Amour (Michael Haneke, 2012)

That Emmanuelle Riva was not given the Best Actress award for her performance in this film is criminal. The 85 year old plays Anne, a once highly skilled pianist and wife of devoted husband Georges who is faced with dwindling physical and mental health after suffering a series of strokes. Georges, payed by Jean-Louis Trintignant takes it on himself to care for Anne as he obliges her wishes of not to return to a hospital during her last days.

It is a theme that all of us can relate to in some way, either though watching loved ones fade away in a similar way, or through imagining our own challenges that are to face us in old age. For this reason as well as the film’s expert execution it is not surprising that the film has picked up such acclaim, with Michael Haneke recieving his 3rd Palme d’Or at the 2012 Cannes as well as the Best Foreign Film award at the 70th Golden Globes and at the 85th Academy Awards. Haneke directs his elderly actors through one demanding scene after another, particularly from Riva, who gives a powerfully dedicated performance as a paralysed stroke victim. I had become so immersed by the performance that it was not until I left the theatre I was reminded that I was viewing the work of an actress and not the actual fading of health of a person on screen. It seemed to me it must have been very demanding for an 85 year old to play a role like this with such conviction. Jean-Louis Trintignant should also not be overlooked, having returned to the screen after a 14 year absence to bring to life this performance of a man struggling to cope with the pressures of watching his life companion fade in front of his eyes while using much of his strength and sanity trying to do justice to her last wishes.

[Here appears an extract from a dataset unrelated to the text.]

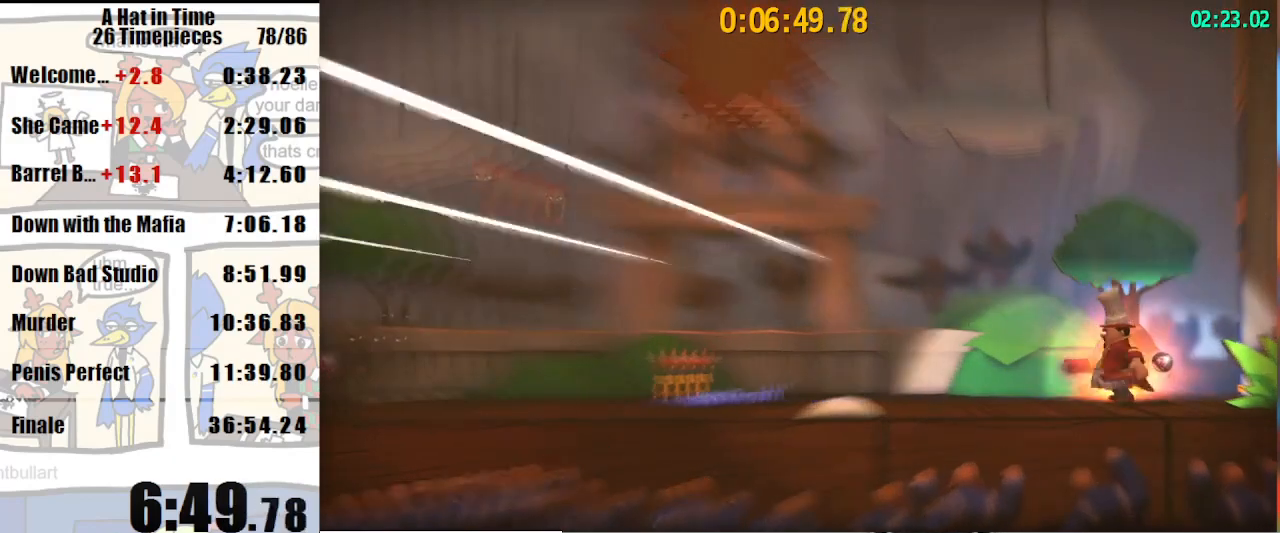
{"keys": ["shift"], "mouse": [], "events": []}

The film focuses on a more specific and tender subject matter than Haneke’s previous films, although is not absent from the dark and bleak. The film is still a tale, and in spite of the believability of the actors and the situation, the films finale (and somewhat it’s beginning) do fall into more melodramatic territory than what another director playing the subject matter straight perhaps would. Not to say that these events could not happen in real life, but they are at times taken to their most depressing and anguished extremes. Illness and death in old age that I have witnessed have never been as bleak as this, but then this is a film, not real life and a tale taken to such dramatic extremes as this does make one ponder mortality, old age, the treatment of our elderly and the nature of love. For a film to make one reflect on topics such as this, while being a gripping and expertly executed example of cinema, must deserve all the acclaim given to it.